Introduction

Marc Fesneau, figure montante de la politique française, occupe depuis mai 2022 le poste de ministre de l'Agriculture et de la Souveraineté alimentaire. Son parcours, ancré dans la ruralité et marqué par une fidélité à François Bayrou, en fait un acteur clé du gouvernement actuel. Cet article explore sa vie privée, son ascension politique, ses engagements et les défis auxquels il est confronté à la tête du ministère de l'Agriculture.

Un Homme de Terroir : Enfance et Racines

Né le 11 janvier 1971 à Paris, Marc Fesneau a choisi de s'installer à Marchenoir, une commune de 600 habitants dans le Loir-et-Cher, où sa famille est originaire. Ce retour aux sources, effectué en 1995, témoigne de son attachement à la ruralité et à ses racines familiales. Après des études scientifiques, il rejoint la chambre d’agriculture du Loir-et-Cher, perpétuant ainsi le lien familial avec le milieu agricole. D’abord en charge des fonds européens, il devient ensuite directeur du service développement local.
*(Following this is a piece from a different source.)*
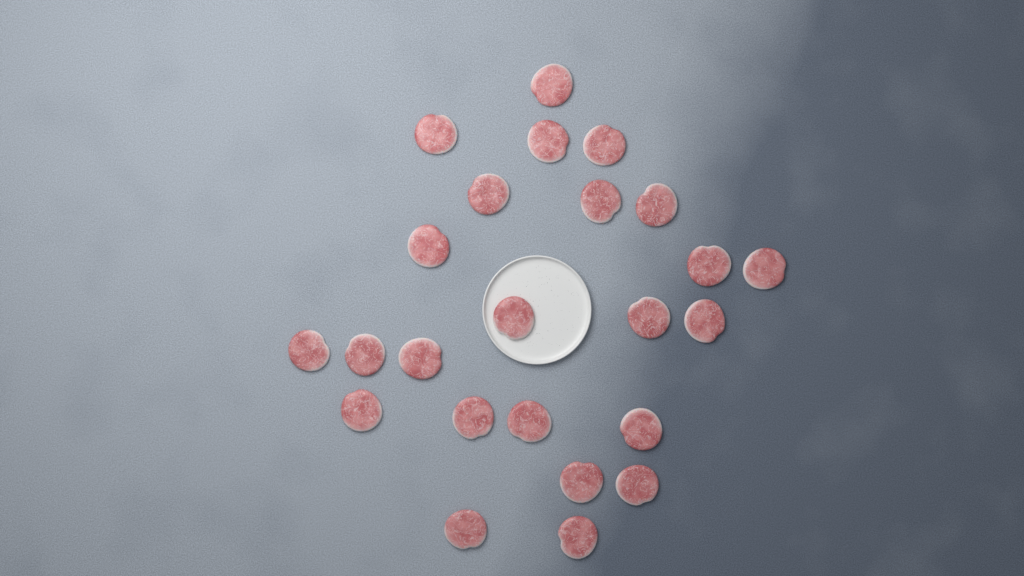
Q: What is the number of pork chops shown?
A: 24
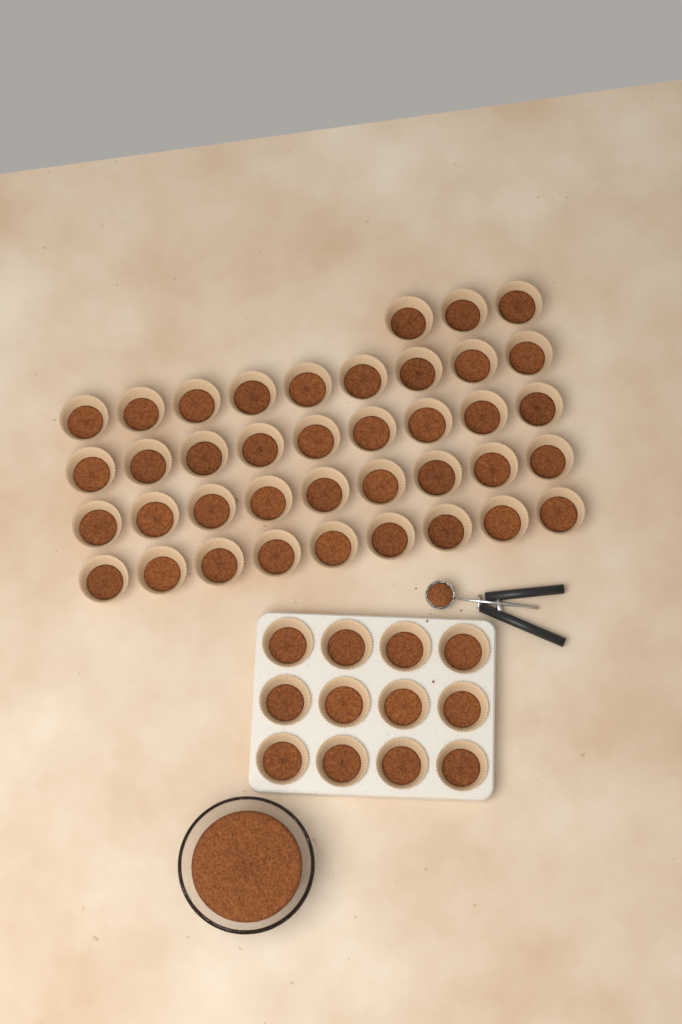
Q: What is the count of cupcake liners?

Débuts en Politique Locale

Son engagement politique débute en 1995 lorsqu'il devient conseiller municipal de Marchenoir. Réélu sans discontinuer, il est maire de Marchenoir entre 2008 et 2017 et en est toujours conseiller municipal. En 2004, Marc Fesneau est élu président de la communauté de communes Beauce et Forêt (aujourd’hui Beauce-Val de Loire, 30 communes - 20 000 habitants), dont il est toujours conseiller communautaire. En 2004, il devient également conseiller régional, et s’investit notamment sur les sujets d’aménagement du territoire, de ruralité et d’agriculture.
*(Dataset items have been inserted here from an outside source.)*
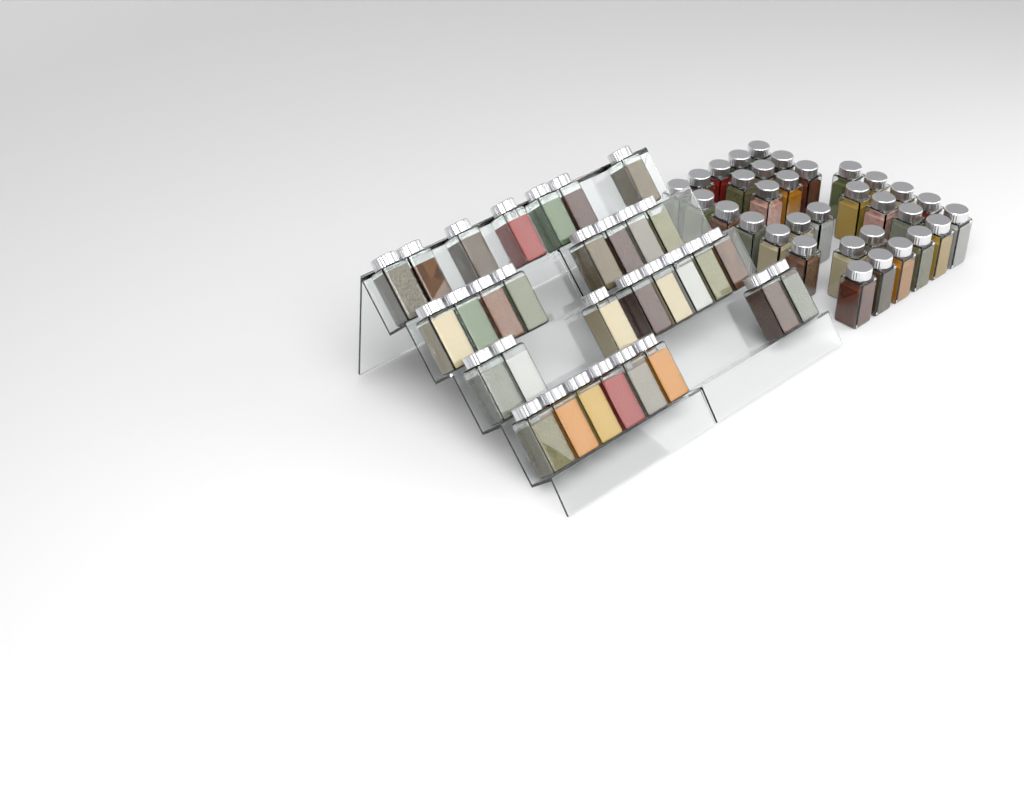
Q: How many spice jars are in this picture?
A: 64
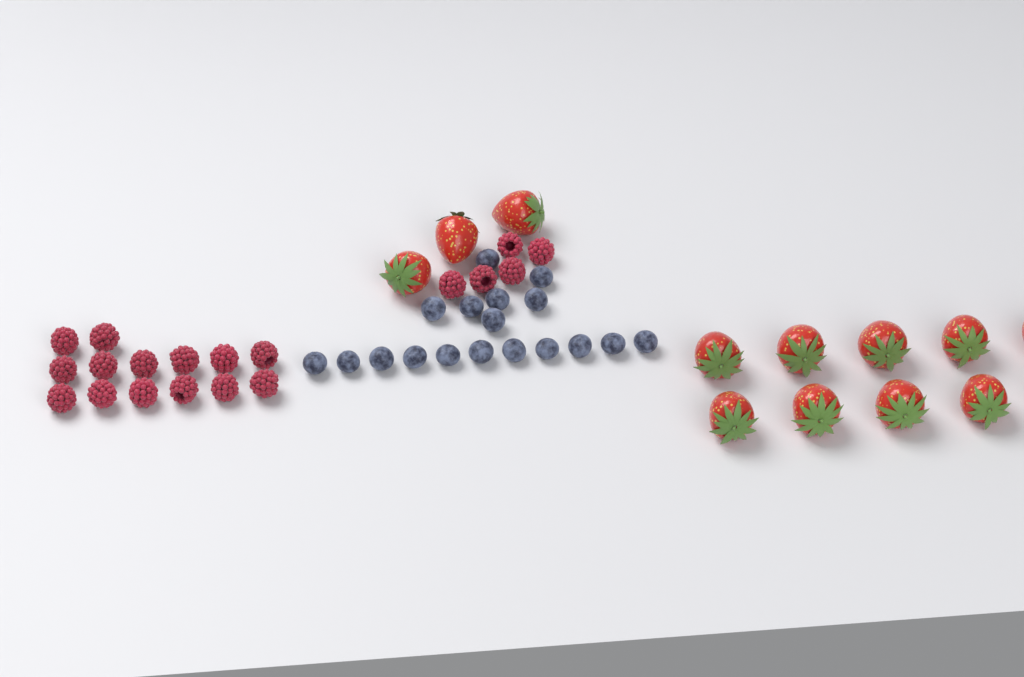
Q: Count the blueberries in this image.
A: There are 18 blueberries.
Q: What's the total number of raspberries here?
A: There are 19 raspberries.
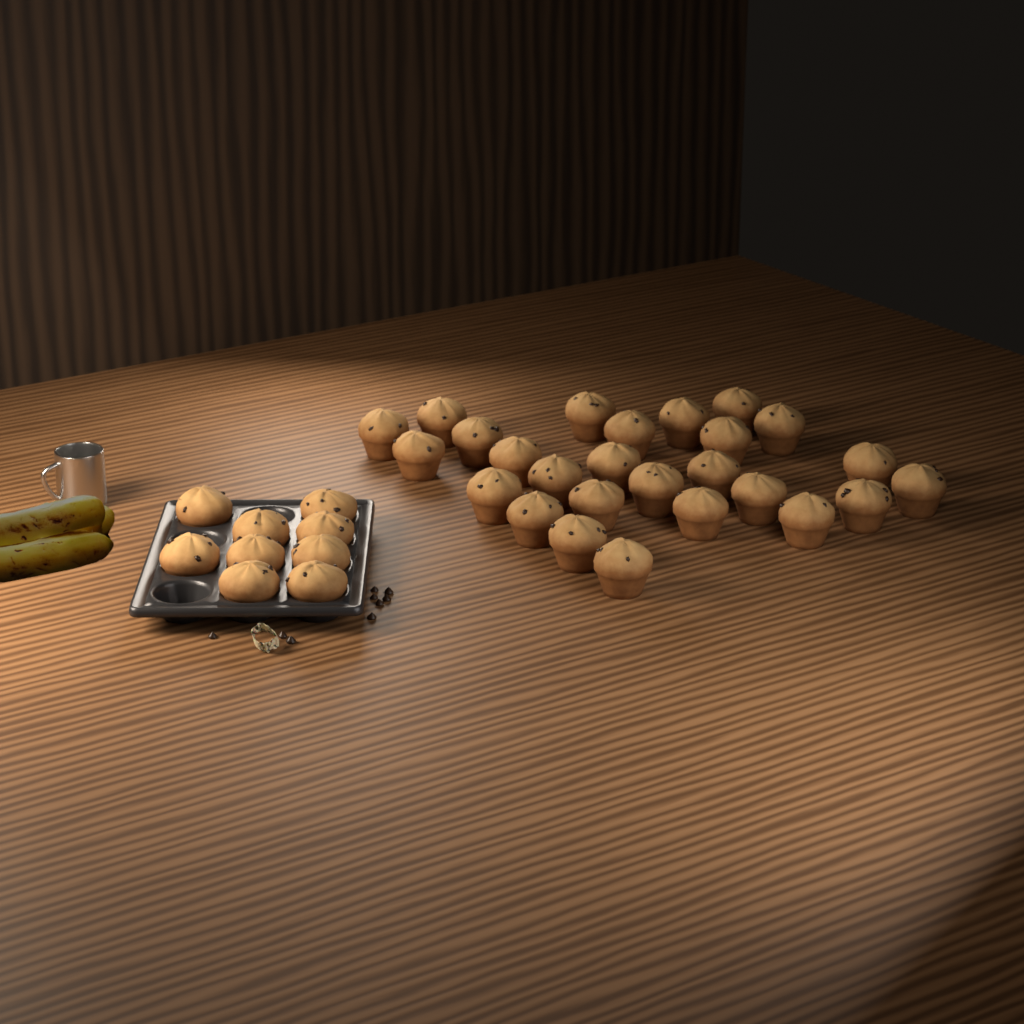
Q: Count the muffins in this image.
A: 35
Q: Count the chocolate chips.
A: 9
"Comme conseiller municipal, maire de ma commune et président de la communauté de communes, j’ai pu apprécier les effets de l’engagement local comme la réinstallation de commerces de proximité, avec une boucherie, une épicerie ou une station-service, le développement d’une école de musique, d’une filière bois énergie locale ou d’une maison de services au public itinérante sur le territoire. Ce sont autant de réponses concrètes aux problèmes du quotidien." "Il n’y a pas d’inéluctabilité des choses dès lors que la volonté est là pour changer la vie quotidienne et porter les projets. Ce que j’ai appris et mis en œuvre dans mon territoire, je souhaite le faire désormais à l’échelle de la région."
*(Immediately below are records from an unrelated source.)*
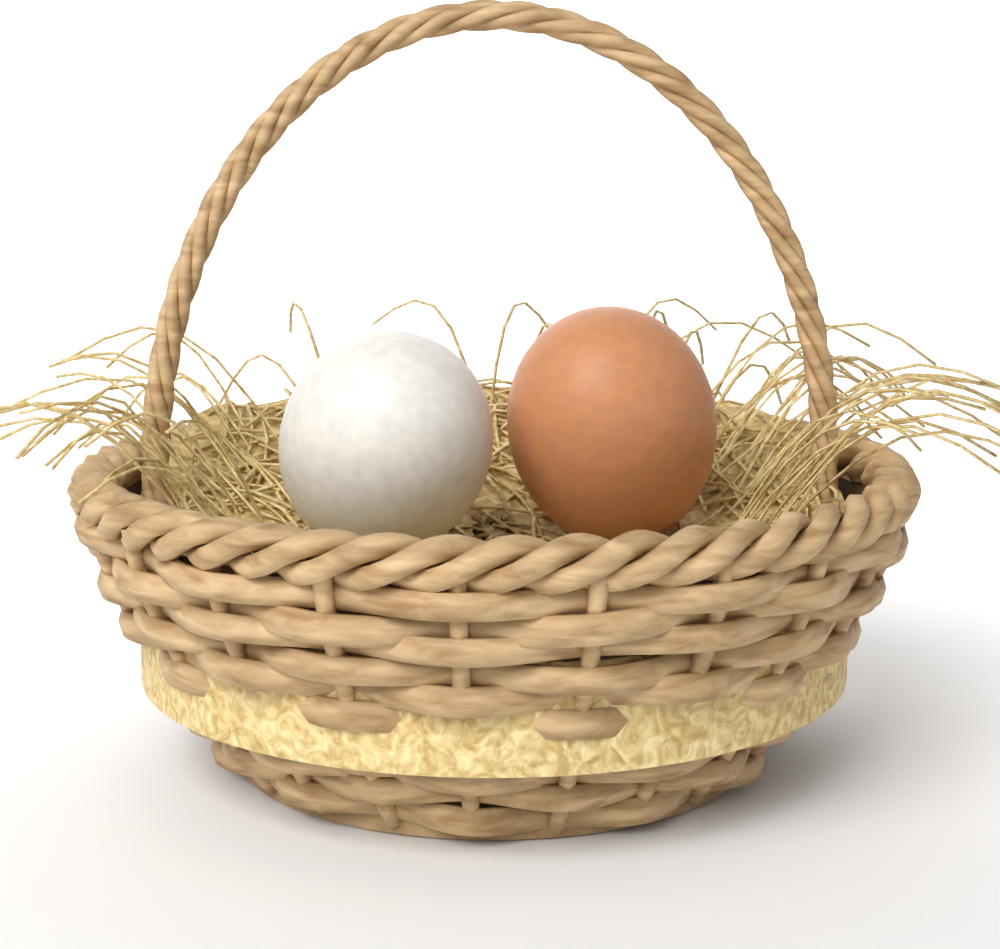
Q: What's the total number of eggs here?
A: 2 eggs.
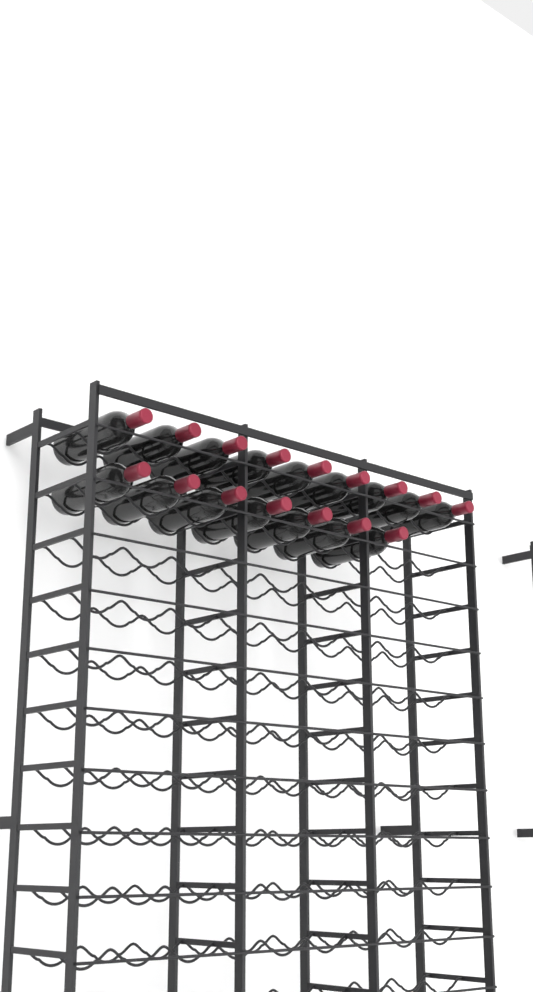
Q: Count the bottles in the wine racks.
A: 16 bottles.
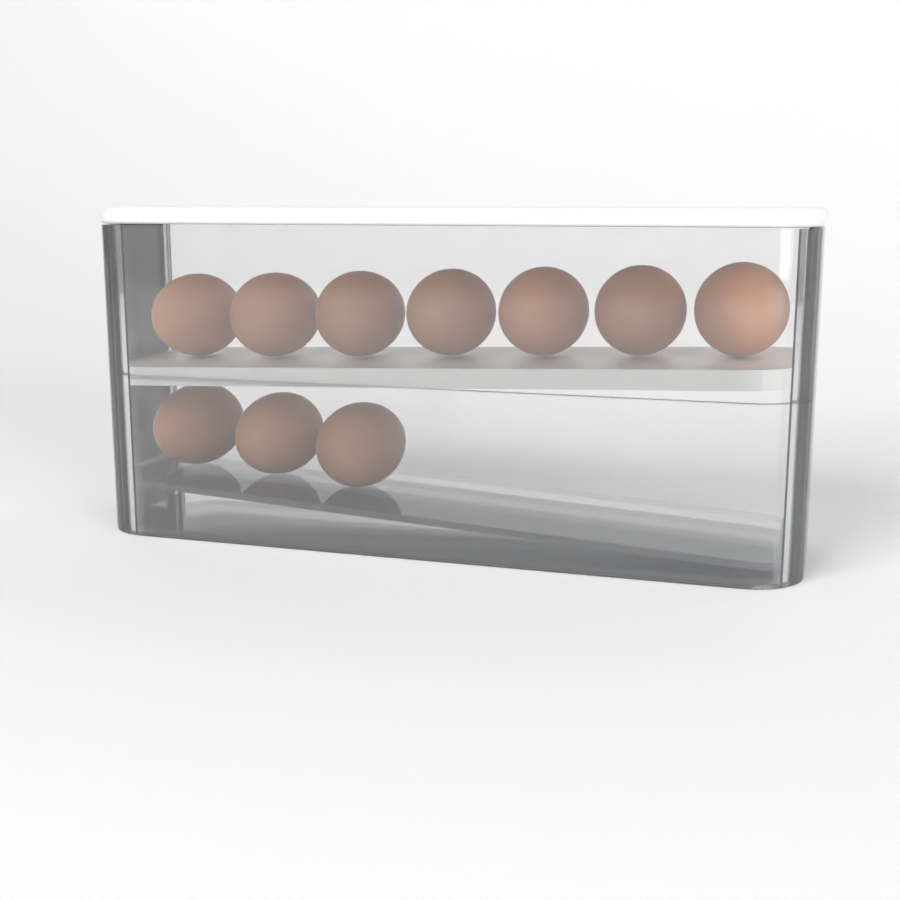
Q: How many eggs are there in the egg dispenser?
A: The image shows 10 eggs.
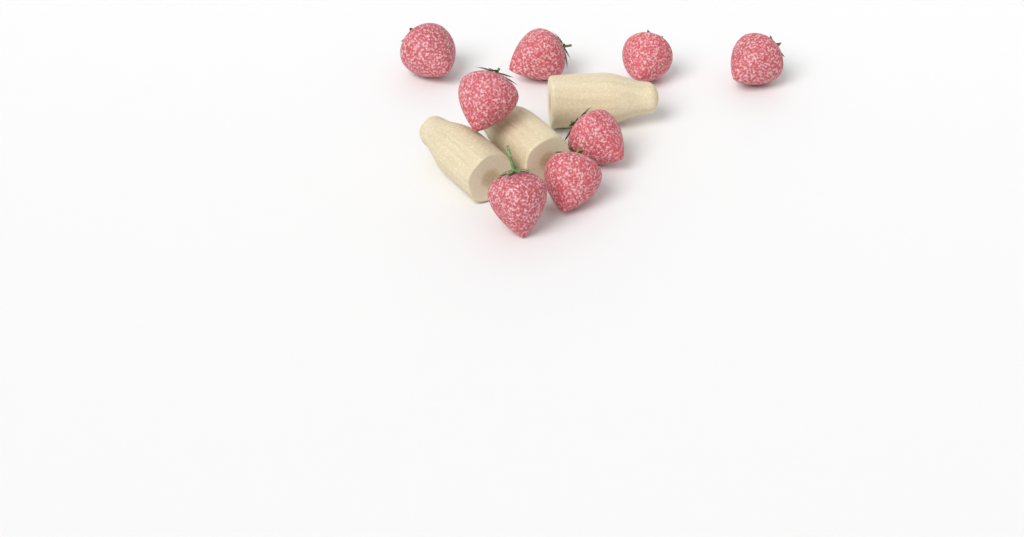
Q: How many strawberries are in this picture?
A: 8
Ascension Politique : Du MoDem au Ministère de l'Agriculture

Fidèle de François Bayrou, Marc Fesneau adhère à l'UDF puis au MoDem. Il gravit les échelons du parti centriste, devenant secrétaire général en 2010. En 2001, il s'engage au Sénat comme assistant parlementaire de l'élue du Loir-et-Cher Jacqueline Gourault. En parallèle, il reprend des études à Sciences Po, obtenant son diplôme en 2003.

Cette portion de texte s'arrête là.